SWR2 Wort zum Tag

SWR2 Wort zum Tag

Müde steige ich aus dem Zug. Herrliche Tage liegen hinter mir, erholsame Ferien, gutes Essen, malerische Umgebung. Voller Bilder komm ich zurück. Der Bahnhof holt mich auf die Erde zurück. Ein junger Mann hält mich an. Verzottelt, torkelnd, er riecht nach Alkohol. Ich kenne ihn, nur vom Sehen, wie man so schön sagt, weiß aber, was er will. Er pumpt mich an um ein paar Euro.  „Weißt du, ich will noch mit der Bahn fahren, hab kein Geld, drei Euro wären gut.“ Du hast dich gut informiert, denke ich, aber fahren wirst du doch nicht. Das Geld wirst du sicher versaufen. Trotzdem geh ich nicht weiter, denke zurück an die letzten Tage,  was das alles gekostet hat, was ich mir leisten konnte. Ihm nichts geben oder ihn belehren, das kann ich nicht. Ich öffne den Geldbeutel, nichts passendes, nur einige Scheine.

Ich denke wieder an die letzten Tage, hole Luft und geb ihm 10 Euro. Ich schaue ihn nicht an, will nur weg von ihm, will in Ruhe gelassen werden, weiß dass es zu viel war. 

Ich gehe grußlos. Er ruft mir was nach, ich versteh es nicht, es wird wohl Danke gewesen sein. in paar Meter weiter lauert der Nächste. Ich geh ihm schnell aus dem Weg. Dann sehe ich wie sich die beiden treffen. Mein Spezi hält die 10 Euro in die Höhe, triumphierend, er lacht: „schau was wir haben“. „Mensch Ralf“ sagt der andere. Ralf heißt er also, er hat einen Namen. Ich kenn ihn halt nur vom Sehen.
Schon öfter hab ich ihm was gegeben, aber sein Name?
Danach gefragt habe ich nie, hat mich nie interessiert. Oft wird er wohl nicht danach gefragt, selten mit Namen angesprochen. Ich erschrecke und stelle mir vor
niemand würde sich dafür interessieren, wie ich heiße. 

Kaum vorstellbar aber nicht wenigen geht es so. In diesen weihnachtlichten Tagen haben wieder viele schmerzhaft erkennen müssen, dass niemand ihren Namen kennt, niemand sie anspricht und die Selbstgespräche noch mehr schmerzen. Da hilft dann auch keine Beschwichtigung, auch nicht der Gedanke an Gott, in dessen Hand alle Namen geschrieben sind, vor dem jeder Name und Ansehen hat.

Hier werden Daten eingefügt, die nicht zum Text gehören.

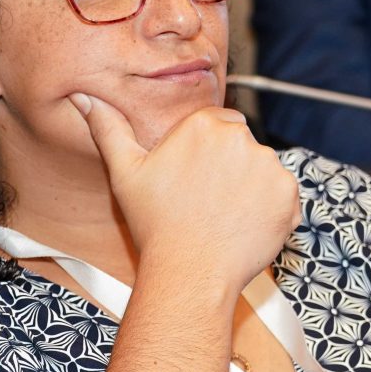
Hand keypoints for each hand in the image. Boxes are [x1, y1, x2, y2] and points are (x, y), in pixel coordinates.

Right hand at [76, 93, 295, 296]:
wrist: (191, 274)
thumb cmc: (156, 226)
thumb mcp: (125, 173)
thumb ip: (108, 129)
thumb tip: (82, 97)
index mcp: (203, 125)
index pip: (218, 122)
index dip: (207, 151)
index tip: (196, 178)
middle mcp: (240, 138)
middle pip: (241, 144)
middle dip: (229, 166)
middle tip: (207, 200)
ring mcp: (268, 166)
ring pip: (262, 169)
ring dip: (250, 186)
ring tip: (224, 216)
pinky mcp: (288, 194)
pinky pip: (281, 194)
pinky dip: (269, 209)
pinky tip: (243, 226)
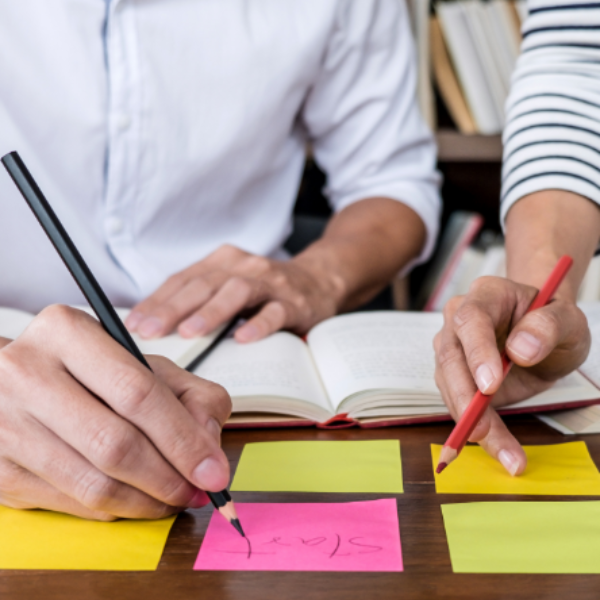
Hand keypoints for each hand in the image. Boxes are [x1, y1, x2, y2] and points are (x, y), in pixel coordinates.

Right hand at [0, 305, 231, 519]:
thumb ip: (192, 394)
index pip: (137, 393)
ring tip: (173, 499)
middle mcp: (26, 372)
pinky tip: (136, 500)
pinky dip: (113, 511)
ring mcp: (5, 422)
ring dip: (145, 502)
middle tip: (197, 491)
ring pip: (92, 483)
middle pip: (114, 443)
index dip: (183, 439)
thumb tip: (207, 445)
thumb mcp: (145, 364)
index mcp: (67, 332)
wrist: (14, 381)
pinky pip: (69, 502)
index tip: (213, 470)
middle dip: (168, 478)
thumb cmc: (89, 371)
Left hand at [125, 244, 343, 342]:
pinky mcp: (295, 301)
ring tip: (189, 332)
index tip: (134, 324)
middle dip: (174, 308)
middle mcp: (243, 266)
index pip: (183, 279)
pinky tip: (244, 339)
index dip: (157, 301)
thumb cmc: (264, 290)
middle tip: (150, 331)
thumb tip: (153, 325)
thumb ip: (199, 298)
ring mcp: (271, 282)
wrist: (319, 280)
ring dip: (212, 312)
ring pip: (237, 292)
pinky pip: (275, 312)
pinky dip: (259, 324)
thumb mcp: (229, 285)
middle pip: (204, 284)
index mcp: (222, 262)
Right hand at [434, 276, 590, 475]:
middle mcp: (458, 319)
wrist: (542, 335)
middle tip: (482, 430)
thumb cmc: (552, 321)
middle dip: (465, 398)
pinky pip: (458, 402)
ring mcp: (452, 347)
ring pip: (449, 385)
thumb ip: (549, 327)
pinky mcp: (453, 375)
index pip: (471, 320)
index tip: (490, 386)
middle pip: (450, 357)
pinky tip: (501, 449)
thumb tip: (520, 351)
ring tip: (506, 454)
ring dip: (471, 422)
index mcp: (486, 295)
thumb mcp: (568, 320)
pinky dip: (477, 429)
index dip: (477, 353)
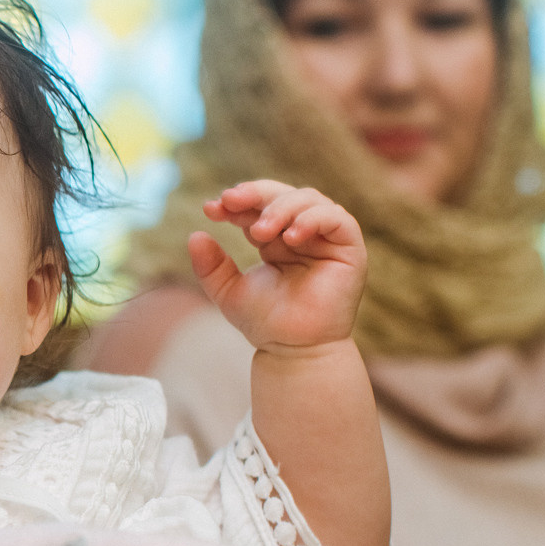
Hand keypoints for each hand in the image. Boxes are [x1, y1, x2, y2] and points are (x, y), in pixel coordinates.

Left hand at [189, 181, 365, 354]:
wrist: (294, 350)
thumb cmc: (265, 323)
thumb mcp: (228, 292)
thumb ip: (210, 267)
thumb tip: (195, 236)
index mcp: (276, 239)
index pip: (258, 206)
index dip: (237, 201)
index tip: (211, 208)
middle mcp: (302, 234)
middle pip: (283, 195)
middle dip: (255, 194)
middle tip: (231, 202)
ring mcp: (327, 239)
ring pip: (309, 200)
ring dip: (281, 208)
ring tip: (260, 233)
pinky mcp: (349, 249)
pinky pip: (338, 220)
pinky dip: (313, 219)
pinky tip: (290, 237)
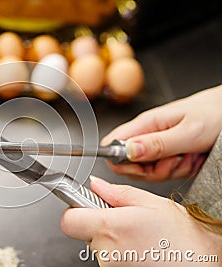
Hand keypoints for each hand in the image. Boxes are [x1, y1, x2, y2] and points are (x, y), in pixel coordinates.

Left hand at [61, 177, 221, 265]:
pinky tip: (139, 248)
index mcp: (110, 228)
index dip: (75, 211)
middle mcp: (106, 252)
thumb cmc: (182, 238)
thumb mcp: (150, 203)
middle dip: (99, 223)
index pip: (69, 221)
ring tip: (137, 236)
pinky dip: (120, 252)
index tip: (85, 206)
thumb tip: (95, 184)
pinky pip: (109, 259)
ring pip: (98, 246)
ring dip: (112, 239)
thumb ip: (117, 193)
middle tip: (123, 220)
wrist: (201, 265)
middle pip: (84, 232)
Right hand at [101, 85, 221, 180]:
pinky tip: (192, 157)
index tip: (142, 166)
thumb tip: (126, 151)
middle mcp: (147, 137)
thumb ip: (156, 144)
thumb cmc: (215, 114)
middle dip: (153, 170)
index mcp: (144, 124)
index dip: (120, 161)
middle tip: (174, 158)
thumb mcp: (188, 132)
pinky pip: (166, 174)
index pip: (112, 145)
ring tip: (188, 154)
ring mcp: (158, 148)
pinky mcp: (169, 157)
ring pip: (149, 173)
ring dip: (171, 170)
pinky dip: (181, 170)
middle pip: (130, 165)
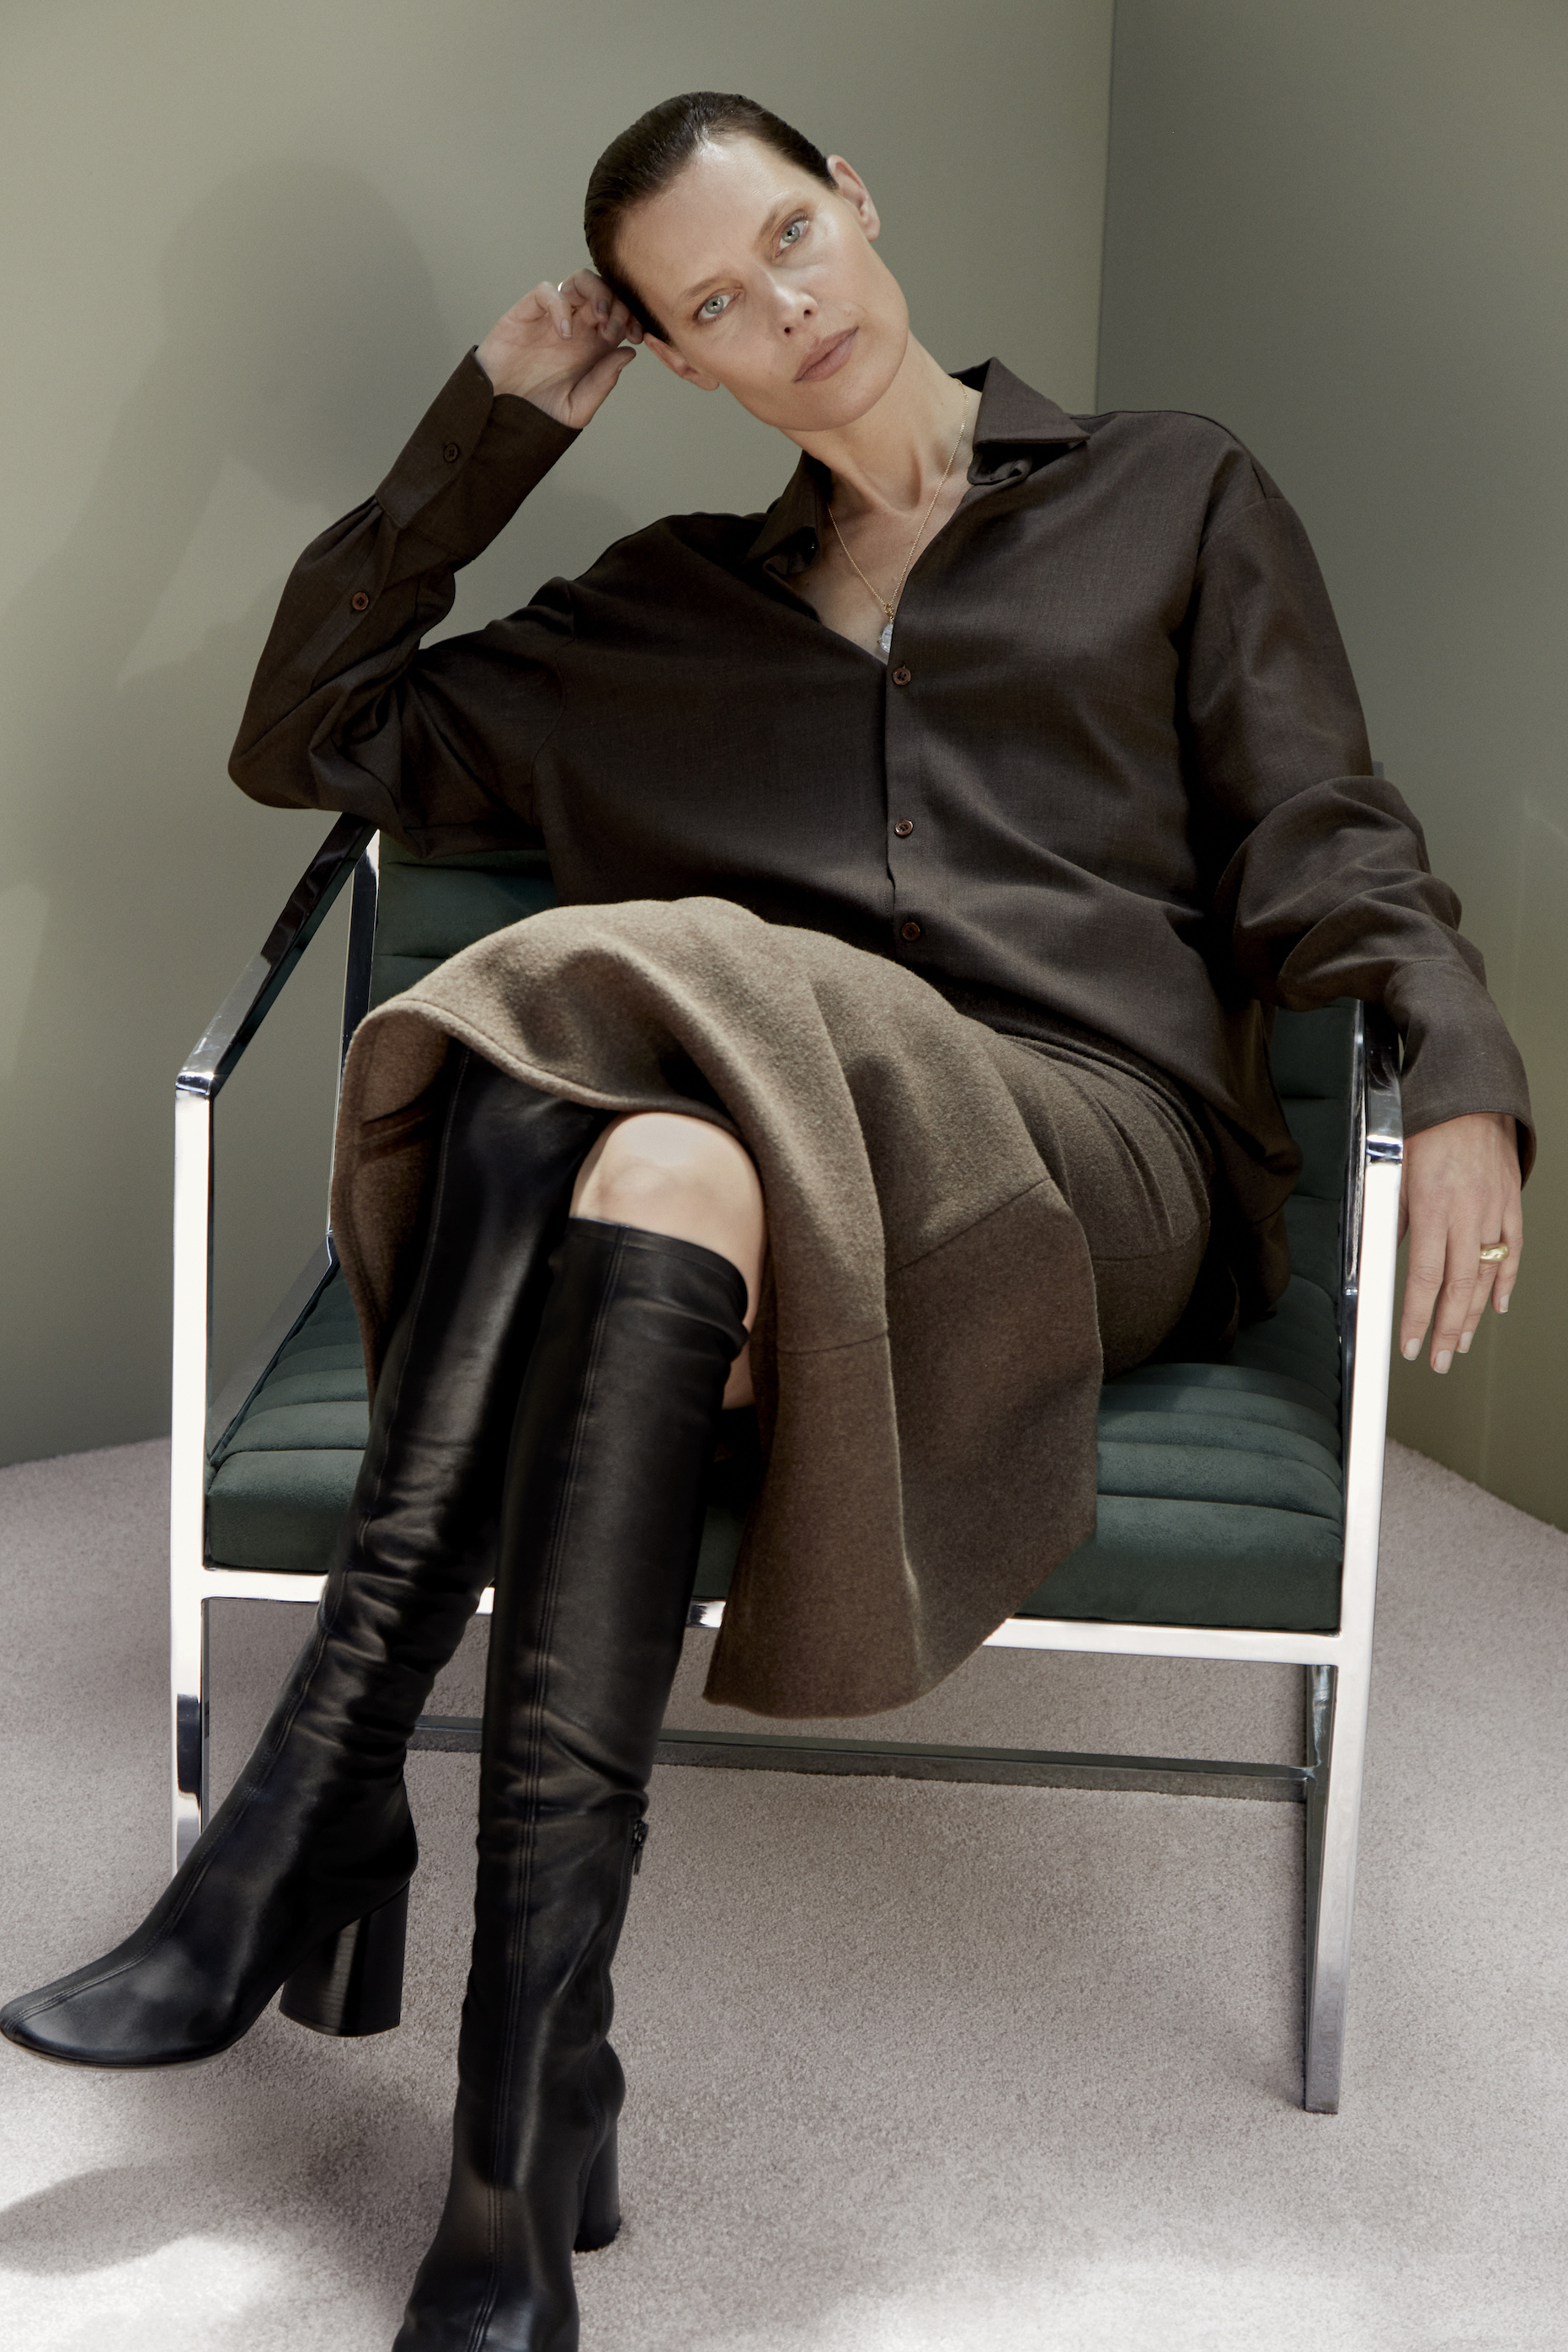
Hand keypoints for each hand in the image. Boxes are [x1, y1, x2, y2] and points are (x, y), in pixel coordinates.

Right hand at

Das stimmt ja alles. Aber ein Gesicht, eine Hand, ein direktes Wort helfen spürbar und sind dann auf diese Weise ein Zeichen des menschgewordenen Gottes, den wir an Weihnachten als den Immanuel besungen haben. Denn das ist sein Name: Immanuel. Und das heißt: Gott ist mit uns. Sein Name ist tröstende Verheißung und: Auftrag für uns. Damit sein Name spürbar und erfahrbar wird. Durch uns.